Those two points x on the picture above are the two points you found if you made the thing equal to zero... you can see that in between those, the function is less than or equal to zero.... so you choose all the values of x that are in between those two points, and include the points as well, because it says less than or equal.

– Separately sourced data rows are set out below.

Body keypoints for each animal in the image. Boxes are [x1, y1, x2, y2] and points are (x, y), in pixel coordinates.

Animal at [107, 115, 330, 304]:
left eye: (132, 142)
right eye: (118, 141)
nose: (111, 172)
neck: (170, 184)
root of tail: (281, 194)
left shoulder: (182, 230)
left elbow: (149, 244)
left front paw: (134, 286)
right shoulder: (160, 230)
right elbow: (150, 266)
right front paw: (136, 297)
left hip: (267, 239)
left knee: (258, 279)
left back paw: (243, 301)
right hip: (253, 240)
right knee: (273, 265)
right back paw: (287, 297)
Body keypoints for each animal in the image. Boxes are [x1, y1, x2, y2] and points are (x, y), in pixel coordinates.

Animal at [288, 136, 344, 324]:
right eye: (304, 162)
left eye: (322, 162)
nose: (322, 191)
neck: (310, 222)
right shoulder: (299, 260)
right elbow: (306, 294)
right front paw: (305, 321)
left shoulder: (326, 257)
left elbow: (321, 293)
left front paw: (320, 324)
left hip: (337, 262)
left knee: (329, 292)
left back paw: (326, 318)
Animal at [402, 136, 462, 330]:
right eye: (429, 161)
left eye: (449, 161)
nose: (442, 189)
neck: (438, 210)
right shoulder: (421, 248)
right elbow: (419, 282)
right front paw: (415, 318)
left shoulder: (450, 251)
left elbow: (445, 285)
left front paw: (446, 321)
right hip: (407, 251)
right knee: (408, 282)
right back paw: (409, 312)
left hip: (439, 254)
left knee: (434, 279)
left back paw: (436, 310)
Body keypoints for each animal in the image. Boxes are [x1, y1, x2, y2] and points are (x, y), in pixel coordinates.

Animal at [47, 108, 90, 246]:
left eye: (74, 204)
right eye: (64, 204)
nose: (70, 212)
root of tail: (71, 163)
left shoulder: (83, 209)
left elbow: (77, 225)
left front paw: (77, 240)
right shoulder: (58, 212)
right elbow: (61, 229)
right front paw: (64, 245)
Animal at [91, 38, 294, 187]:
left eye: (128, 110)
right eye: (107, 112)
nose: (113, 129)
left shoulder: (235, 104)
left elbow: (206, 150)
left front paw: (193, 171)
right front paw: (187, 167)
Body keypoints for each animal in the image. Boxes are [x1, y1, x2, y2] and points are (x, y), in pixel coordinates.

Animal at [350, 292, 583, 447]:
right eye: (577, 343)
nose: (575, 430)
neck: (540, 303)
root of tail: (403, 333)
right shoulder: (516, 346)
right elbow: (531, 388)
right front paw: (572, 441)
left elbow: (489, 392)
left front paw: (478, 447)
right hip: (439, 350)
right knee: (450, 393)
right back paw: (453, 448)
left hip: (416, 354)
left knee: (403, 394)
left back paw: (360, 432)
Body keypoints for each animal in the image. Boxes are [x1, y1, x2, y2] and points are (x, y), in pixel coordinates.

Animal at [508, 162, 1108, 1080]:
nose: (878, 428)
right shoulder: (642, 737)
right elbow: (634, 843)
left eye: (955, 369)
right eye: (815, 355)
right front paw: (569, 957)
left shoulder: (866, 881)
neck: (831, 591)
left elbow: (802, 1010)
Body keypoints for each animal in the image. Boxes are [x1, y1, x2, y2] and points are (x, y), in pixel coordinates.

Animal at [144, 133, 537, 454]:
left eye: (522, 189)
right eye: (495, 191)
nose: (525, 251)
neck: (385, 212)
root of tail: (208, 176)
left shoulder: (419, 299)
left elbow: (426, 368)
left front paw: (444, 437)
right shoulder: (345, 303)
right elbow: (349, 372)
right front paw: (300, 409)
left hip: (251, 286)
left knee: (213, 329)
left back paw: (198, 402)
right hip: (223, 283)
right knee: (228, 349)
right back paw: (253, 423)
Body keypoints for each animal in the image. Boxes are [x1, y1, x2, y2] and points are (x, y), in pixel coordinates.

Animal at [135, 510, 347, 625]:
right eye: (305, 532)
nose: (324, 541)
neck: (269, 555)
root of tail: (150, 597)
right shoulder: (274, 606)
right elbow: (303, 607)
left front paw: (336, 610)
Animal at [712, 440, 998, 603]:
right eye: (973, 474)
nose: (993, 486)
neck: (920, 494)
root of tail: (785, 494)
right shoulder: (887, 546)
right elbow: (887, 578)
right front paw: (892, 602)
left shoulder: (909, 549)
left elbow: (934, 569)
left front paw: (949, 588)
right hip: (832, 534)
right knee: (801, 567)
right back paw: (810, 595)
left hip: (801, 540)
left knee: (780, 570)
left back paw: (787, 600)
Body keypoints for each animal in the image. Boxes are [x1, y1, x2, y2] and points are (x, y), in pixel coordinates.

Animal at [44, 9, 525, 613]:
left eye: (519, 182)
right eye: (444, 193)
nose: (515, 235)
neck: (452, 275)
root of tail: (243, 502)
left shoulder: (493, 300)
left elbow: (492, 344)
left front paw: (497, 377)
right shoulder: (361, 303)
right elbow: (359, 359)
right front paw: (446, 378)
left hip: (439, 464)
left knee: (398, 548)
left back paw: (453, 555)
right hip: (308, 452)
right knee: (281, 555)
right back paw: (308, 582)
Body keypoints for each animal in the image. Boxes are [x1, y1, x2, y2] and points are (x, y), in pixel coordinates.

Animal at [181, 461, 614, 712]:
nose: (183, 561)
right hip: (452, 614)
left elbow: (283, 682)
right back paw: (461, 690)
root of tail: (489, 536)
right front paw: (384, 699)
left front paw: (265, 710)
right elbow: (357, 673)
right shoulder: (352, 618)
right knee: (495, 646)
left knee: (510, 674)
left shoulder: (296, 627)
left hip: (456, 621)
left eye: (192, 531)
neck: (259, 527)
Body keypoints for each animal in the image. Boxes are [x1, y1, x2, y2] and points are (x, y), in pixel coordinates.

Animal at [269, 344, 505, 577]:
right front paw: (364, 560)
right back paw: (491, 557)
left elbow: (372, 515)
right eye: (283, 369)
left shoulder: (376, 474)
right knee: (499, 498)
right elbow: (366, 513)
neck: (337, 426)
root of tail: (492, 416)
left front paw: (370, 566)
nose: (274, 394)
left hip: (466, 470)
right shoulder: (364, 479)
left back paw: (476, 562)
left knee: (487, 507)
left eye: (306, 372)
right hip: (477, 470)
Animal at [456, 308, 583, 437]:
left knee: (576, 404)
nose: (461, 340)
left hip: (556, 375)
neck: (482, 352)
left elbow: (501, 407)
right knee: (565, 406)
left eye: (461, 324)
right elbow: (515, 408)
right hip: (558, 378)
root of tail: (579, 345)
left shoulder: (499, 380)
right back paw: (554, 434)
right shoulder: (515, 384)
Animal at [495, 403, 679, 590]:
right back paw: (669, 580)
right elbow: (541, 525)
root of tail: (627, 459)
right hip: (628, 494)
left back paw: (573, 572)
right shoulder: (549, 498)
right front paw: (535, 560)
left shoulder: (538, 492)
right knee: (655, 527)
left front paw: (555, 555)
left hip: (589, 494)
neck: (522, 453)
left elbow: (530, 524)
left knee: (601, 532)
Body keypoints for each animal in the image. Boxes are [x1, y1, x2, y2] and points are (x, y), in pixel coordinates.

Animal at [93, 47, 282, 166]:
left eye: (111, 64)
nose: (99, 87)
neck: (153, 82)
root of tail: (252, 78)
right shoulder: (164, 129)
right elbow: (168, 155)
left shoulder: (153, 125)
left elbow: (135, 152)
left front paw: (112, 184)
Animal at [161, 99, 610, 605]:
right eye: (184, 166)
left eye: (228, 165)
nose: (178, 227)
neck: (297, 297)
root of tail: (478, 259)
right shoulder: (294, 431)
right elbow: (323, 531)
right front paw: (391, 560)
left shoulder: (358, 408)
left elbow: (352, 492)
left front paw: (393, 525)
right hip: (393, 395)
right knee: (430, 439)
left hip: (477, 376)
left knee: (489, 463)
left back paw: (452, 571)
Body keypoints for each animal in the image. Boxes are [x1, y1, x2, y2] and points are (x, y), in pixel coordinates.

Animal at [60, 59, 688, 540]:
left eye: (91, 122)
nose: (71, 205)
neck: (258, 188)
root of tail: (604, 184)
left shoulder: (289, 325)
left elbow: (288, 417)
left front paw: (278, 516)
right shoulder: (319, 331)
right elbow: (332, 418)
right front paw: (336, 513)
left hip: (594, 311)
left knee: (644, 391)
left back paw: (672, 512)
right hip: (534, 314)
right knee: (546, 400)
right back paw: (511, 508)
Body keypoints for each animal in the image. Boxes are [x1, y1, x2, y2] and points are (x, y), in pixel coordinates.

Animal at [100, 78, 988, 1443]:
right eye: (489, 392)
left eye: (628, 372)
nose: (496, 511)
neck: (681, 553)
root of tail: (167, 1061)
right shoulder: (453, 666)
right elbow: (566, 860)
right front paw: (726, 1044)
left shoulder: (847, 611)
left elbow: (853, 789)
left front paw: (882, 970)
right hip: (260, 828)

14>=2x^(2)+8x-10 2x^(2)+8x-10<=14 2x^(2)+8x-24<=0 Factor out the GCF of 2 from 2x^(2)+8x-24. 2(x^(2)+4x-12)<=0 2(x+6)(x-2)<=0 Divide both sides of the inequality by 2. Dividing 0 by any non-zero number is 0. (x+6)(x-2)<=0 x+6=0 x-2=0 Since this is a 'less than 0' inequality, all intervals that make the expression negative are part of the solution. -6<=x<=2
isn't it -6<=x<2?
\[-6\le x \le2\]
But if you plug 2 back into the equation, x becomes greater than 0, which is incorrect?
If you divide or multiply by a negative number, then the sign will change, the "2" won't change x-2=0 x=2
Yes, I know... but if you plug 2 back into the equation, it becomes greater than 0. But anything less than 2 and anything greater or equal to -6 works...
It includes "2" 2x^(2)+8x-24<=0 2(2)^(2)+8(2)-24<=0 0
Oh, Ok... I was making a silly mistake... :(